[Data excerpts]

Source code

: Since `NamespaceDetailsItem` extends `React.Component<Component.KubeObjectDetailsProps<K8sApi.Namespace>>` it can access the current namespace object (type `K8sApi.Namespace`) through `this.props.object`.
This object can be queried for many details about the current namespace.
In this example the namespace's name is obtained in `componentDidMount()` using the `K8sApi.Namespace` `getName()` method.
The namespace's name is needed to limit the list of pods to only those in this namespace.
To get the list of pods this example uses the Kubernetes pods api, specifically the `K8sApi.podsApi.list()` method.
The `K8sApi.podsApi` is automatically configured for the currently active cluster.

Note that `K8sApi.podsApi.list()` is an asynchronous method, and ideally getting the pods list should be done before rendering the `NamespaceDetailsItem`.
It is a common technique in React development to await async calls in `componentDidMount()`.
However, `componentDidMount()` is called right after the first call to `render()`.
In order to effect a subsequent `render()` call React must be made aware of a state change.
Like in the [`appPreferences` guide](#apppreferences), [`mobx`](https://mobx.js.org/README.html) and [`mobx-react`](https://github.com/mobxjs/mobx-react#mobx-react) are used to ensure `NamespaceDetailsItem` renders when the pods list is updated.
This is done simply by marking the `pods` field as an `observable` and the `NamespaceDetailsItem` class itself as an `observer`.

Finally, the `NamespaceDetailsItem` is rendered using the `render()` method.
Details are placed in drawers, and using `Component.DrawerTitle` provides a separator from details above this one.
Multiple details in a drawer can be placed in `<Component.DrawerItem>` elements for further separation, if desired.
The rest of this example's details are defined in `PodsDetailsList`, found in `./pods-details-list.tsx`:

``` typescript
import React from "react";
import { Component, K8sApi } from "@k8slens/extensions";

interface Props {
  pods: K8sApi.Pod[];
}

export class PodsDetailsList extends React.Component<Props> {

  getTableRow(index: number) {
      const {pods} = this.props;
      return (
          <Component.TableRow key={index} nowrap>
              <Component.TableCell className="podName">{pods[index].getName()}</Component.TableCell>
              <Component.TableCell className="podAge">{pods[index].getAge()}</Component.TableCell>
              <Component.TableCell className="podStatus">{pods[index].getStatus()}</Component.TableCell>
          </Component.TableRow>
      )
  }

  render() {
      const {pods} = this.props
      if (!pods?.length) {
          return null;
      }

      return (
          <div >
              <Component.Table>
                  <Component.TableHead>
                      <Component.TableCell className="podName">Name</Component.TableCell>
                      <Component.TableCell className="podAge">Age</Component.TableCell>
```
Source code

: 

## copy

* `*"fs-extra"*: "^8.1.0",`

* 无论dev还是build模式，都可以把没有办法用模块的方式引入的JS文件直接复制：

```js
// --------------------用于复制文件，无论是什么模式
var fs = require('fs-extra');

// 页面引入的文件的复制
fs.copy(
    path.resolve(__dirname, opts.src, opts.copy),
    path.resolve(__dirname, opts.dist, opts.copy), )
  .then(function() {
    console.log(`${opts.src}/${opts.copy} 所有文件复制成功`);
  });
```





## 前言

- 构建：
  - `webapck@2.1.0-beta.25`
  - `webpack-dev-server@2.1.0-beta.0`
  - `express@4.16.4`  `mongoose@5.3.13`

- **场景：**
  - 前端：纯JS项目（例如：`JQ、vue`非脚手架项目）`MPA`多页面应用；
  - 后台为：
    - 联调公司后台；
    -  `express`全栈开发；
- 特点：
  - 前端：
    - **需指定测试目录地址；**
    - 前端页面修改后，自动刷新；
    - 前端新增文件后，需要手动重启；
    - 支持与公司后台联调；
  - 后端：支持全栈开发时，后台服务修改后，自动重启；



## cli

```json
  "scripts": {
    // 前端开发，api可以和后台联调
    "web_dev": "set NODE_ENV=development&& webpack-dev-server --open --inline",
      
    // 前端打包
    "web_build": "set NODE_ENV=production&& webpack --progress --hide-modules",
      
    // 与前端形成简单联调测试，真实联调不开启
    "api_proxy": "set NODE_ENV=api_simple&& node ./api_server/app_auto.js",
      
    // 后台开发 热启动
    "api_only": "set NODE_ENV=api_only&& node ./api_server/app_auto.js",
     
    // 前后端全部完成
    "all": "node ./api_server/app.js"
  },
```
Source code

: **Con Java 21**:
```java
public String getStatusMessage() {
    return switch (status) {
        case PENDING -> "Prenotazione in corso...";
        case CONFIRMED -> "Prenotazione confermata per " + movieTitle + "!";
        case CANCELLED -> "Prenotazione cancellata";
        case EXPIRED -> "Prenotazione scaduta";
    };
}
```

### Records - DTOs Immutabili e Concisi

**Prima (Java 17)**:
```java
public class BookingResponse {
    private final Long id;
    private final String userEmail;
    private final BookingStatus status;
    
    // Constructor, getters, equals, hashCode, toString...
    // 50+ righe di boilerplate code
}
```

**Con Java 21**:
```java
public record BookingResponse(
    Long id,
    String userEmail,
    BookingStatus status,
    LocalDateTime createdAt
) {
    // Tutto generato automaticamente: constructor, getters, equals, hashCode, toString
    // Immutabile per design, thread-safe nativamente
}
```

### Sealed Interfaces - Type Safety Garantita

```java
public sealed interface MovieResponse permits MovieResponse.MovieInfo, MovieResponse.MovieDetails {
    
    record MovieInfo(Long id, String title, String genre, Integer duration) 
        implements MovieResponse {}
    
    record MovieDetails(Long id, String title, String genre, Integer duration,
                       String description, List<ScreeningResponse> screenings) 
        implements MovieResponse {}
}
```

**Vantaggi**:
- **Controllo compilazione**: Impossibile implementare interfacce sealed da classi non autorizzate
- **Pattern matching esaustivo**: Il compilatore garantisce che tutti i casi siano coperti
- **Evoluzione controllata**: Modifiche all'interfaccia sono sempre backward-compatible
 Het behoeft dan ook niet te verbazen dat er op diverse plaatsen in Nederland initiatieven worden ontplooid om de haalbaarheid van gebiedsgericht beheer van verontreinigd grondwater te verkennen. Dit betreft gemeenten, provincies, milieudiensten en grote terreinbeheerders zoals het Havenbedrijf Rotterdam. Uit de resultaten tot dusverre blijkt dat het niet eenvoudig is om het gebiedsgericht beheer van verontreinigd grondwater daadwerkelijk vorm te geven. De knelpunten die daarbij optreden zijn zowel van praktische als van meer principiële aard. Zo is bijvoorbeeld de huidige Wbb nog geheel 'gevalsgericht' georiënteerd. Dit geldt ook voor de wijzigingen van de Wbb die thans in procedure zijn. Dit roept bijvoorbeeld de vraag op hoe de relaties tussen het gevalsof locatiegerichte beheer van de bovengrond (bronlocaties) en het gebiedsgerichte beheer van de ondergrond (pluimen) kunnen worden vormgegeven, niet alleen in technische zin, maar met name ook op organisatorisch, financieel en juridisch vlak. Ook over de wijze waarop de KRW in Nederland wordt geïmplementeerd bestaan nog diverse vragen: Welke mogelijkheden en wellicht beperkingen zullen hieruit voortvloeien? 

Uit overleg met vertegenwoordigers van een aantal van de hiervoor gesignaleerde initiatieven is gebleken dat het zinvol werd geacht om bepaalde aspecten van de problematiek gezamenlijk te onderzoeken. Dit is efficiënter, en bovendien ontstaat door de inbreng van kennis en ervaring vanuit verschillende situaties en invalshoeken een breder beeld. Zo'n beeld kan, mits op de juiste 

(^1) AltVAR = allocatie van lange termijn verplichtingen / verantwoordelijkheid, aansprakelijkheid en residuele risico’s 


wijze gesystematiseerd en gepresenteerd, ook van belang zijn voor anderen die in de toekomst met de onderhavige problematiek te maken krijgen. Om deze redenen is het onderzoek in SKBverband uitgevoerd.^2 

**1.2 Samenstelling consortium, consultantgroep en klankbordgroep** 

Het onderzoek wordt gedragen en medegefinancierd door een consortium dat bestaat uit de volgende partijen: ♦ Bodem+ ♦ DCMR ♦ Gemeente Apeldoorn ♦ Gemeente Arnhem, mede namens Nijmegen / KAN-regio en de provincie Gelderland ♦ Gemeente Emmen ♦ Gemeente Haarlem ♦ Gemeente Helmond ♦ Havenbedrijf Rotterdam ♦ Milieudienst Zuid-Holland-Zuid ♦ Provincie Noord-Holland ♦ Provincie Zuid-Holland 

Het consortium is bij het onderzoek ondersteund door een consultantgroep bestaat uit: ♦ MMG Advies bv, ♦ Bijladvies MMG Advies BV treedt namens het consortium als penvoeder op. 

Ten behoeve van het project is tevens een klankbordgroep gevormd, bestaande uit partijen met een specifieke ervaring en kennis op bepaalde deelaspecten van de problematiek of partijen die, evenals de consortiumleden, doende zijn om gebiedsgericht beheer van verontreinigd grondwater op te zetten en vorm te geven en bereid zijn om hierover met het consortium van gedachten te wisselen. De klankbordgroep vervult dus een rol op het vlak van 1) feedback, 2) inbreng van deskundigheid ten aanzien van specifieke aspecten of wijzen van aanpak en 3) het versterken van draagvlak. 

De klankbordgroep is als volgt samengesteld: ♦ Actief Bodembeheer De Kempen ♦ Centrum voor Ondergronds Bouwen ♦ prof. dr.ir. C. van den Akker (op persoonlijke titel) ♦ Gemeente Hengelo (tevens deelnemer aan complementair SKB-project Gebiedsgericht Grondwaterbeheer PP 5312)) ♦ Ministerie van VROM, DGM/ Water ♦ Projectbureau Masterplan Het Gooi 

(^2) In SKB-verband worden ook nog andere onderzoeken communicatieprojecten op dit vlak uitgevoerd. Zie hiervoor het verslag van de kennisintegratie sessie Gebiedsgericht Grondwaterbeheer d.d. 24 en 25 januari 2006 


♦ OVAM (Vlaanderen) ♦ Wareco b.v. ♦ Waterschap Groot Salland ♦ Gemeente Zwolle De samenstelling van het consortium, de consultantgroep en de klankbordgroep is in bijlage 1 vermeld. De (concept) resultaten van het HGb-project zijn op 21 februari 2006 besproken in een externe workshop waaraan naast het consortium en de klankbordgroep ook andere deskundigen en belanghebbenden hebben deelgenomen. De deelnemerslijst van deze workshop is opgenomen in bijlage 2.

[Action item]: Lines from the top of the entries through the line with "is rendered using" are to be transcribed exactly, and nothing more.

[Exercise output]:
Source code

: Since `NamespaceDetailsItem` extends `React.Component<Component.KubeObjectDetailsProps<K8sApi.Namespace>>` it can access the current namespace object (type `K8sApi.Namespace`) through `this.props.object`.
This object can be queried for many details about the current namespace.
In this example the namespace's name is obtained in `componentDidMount()` using the `K8sApi.Namespace` `getName()` method.
The namespace's name is needed to limit the list of pods to only those in this namespace.
To get the list of pods this example uses the Kubernetes pods api, specifically the `K8sApi.podsApi.list()` method.
The `K8sApi.podsApi` is automatically configured for the currently active cluster.

Note that `K8sApi.podsApi.list()` is an asynchronous method, and ideally getting the pods list should be done before rendering the `NamespaceDetailsItem`.
It is a common technique in React development to await async calls in `componentDidMount()`.
However, `componentDidMount()` is called right after the first call to `render()`.
In order to effect a subsequent `render()` call React must be made aware of a state change.
Like in the [`appPreferences` guide](#apppreferences), [`mobx`](https://mobx.js.org/README.html) and [`mobx-react`](https://github.com/mobxjs/mobx-react#mobx-react) are used to ensure `NamespaceDetailsItem` renders when the pods list is updated.
This is done simply by marking the `pods` field as an `observable` and the `NamespaceDetailsItem` class itself as an `observer`.

Finally, the `NamespaceDetailsItem` is rendered using the `render()` method.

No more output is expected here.